> _PROBLEM STATEMENT_: From the line that contains "You can configure" through the line that contains "- You find the", output every line of the listing below exactly and leave out all the rest.

> _DATASET CONTENT_:
● ● ● ●

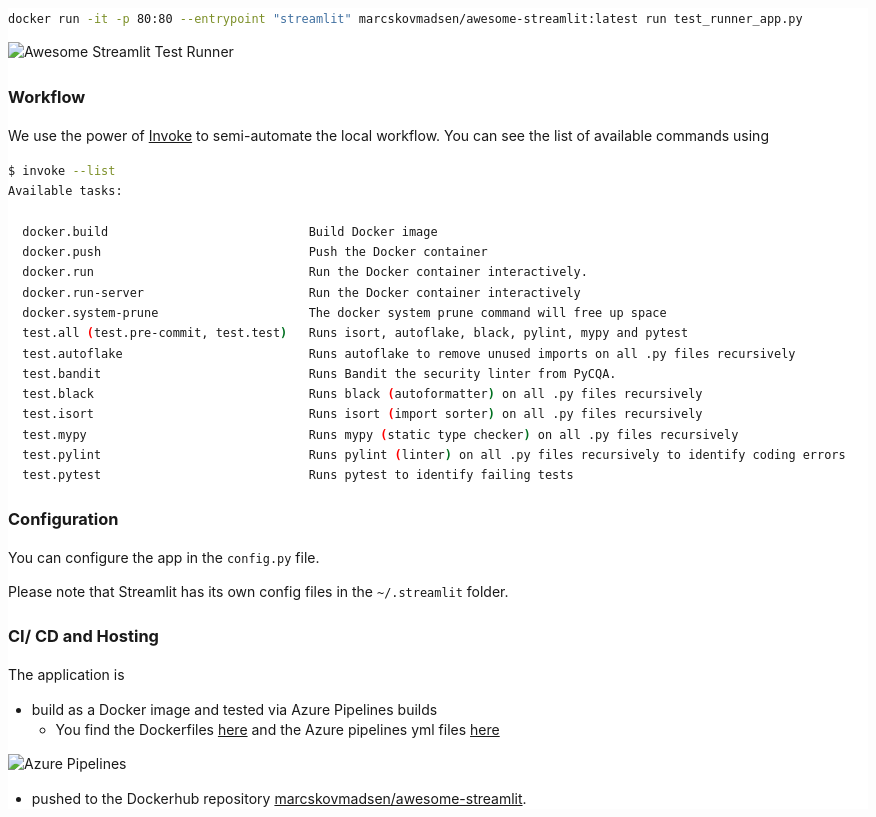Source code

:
 ```bash
docker run -it -p 80:80 --entrypoint "streamlit" marcskovmadsen/awesome-streamlit:latest run test_runner_app.py
```

![Awesome Streamlit Test Runner](https://github.com/MarcSkovMadsen/awesome-streamlit/blob/master/assets/awesome-streamlit-test-runner.png?raw=true)

### Workflow

We use the power of [Invoke](http://www.pyinvoke.org/) to semi-automate the local workflow. You can see the list of available commands using

```bash
$ invoke --list
Available tasks:

  docker.build                            Build Docker image
  docker.push                             Push the Docker container
  docker.run                              Run the Docker container interactively.
  docker.run-server                       Run the Docker container interactively
  docker.system-prune                     The docker system prune command will free up space
  test.all (test.pre-commit, test.test)   Runs isort, autoflake, black, pylint, mypy and pytest
  test.autoflake                          Runs autoflake to remove unused imports on all .py files recursively
  test.bandit                             Runs Bandit the security linter from PyCQA.
  test.black                              Runs black (autoformatter) on all .py files recursively
  test.isort                              Runs isort (import sorter) on all .py files recursively
  test.mypy                               Runs mypy (static type checker) on all .py files recursively
  test.pylint                             Runs pylint (linter) on all .py files recursively to identify coding errors
  test.pytest                             Runs pytest to identify failing tests
```

### Configuration

You can configure the app in the `config.py` file.

Please note that Streamlit has its own config files in the `~/.streamlit` folder.

### CI/ CD and Hosting

The application is

- build as a Docker image and tested via Azure Pipelines builds
  - You find the Dockerfiles [here](https://github.com/MarcSkovMadsen/awesome-streamlit/tree/master/devops/docker) and the Azure pipelines yml files [here](https://github.com/MarcSkovMadsen/awesome-streamlit/tree/master/devops/azure-pipelines)

![Azure Pipelines](https://github.com/MarcSkovMadsen/awesome-streamlit/blob/master/assets/azure-pipeline.png?raw=true)

- pushed to the Dockerhub repository [marcskovmadsen/awesome-streamlit](https://cloud.docker.com/u/marcskovmadsen/repository/docker/marcskovmadsen/awesome-streamlit).
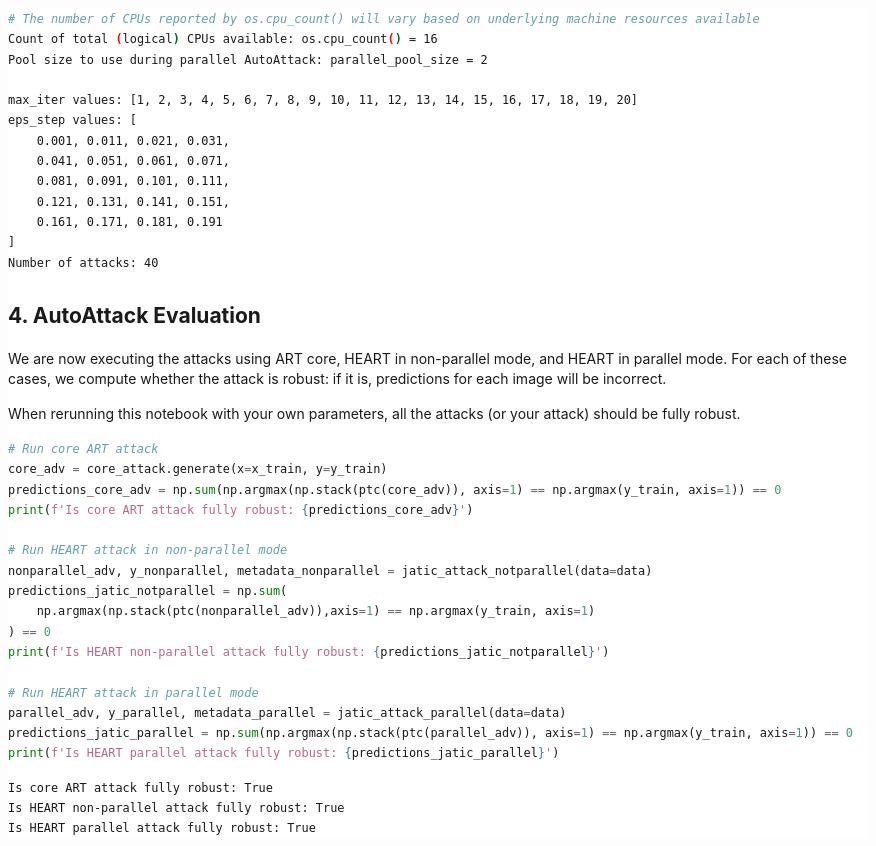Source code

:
 ```bash
# The number of CPUs reported by os.cpu_count() will vary based on underlying machine resources available
Count of total (logical) CPUs available: os.cpu_count() = 16
Pool size to use during parallel AutoAttack: parallel_pool_size = 2

max_iter values: [1, 2, 3, 4, 5, 6, 7, 8, 9, 10, 11, 12, 13, 14, 15, 16, 17, 18, 19, 20]
eps_step values: [
    0.001, 0.011, 0.021, 0.031,
    0.041, 0.051, 0.061, 0.071,
    0.081, 0.091, 0.101, 0.111,
    0.121, 0.131, 0.141, 0.151,
    0.161, 0.171, 0.181, 0.191
]
Number of attacks: 40
```

## 4. AutoAttack Evaluation

We are now executing the attacks using ART core, HEART in non-parallel mode, and HEART in parallel mode. For each of
these cases, we compute whether the attack is robust: if it is, predictions for each image will be incorrect.

When rerunning this notebook with your own parameters, all the attacks (or your attack) should be fully robust.

```python
# Run core ART attack
core_adv = core_attack.generate(x=x_train, y=y_train)
predictions_core_adv = np.sum(np.argmax(np.stack(ptc(core_adv)), axis=1) == np.argmax(y_train, axis=1)) == 0
print(f'Is core ART attack fully robust: {predictions_core_adv}')

# Run HEART attack in non-parallel mode
nonparallel_adv, y_nonparallel, metadata_nonparallel = jatic_attack_notparallel(data=data)
predictions_jatic_notparallel = np.sum(
    np.argmax(np.stack(ptc(nonparallel_adv)),axis=1) == np.argmax(y_train, axis=1)
) == 0
print(f'Is HEART non-parallel attack fully robust: {predictions_jatic_notparallel}')

# Run HEART attack in parallel mode
parallel_adv, y_parallel, metadata_parallel = jatic_attack_parallel(data=data)
predictions_jatic_parallel = np.sum(np.argmax(np.stack(ptc(parallel_adv)), axis=1) == np.argmax(y_train, axis=1)) == 0
print(f'Is HEART parallel attack fully robust: {predictions_jatic_parallel}')
```

```bash
Is core ART attack fully robust: True
Is HEART non-parallel attack fully robust: True
Is HEART parallel attack fully robust: True
```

● ● ● ●

> _EXPECTED ANSWER_:
You can configure the app in the `config.py` file.

Please note that Streamlit has its own config files in the `~/.streamlit` folder.

### CI/ CD and Hosting

The application is

- build as a Docker image and tested via Azure Pipelines builds
  - You find the Dockerfiles [here](https://github.com/MarcSkovMadsen/awesome-streamlit/tree/master/devops/docker) and the Azure pipelines yml files [here](https://github.com/MarcSkovMadsen/awesome-streamlit/tree/master/devops/azure-pipelines)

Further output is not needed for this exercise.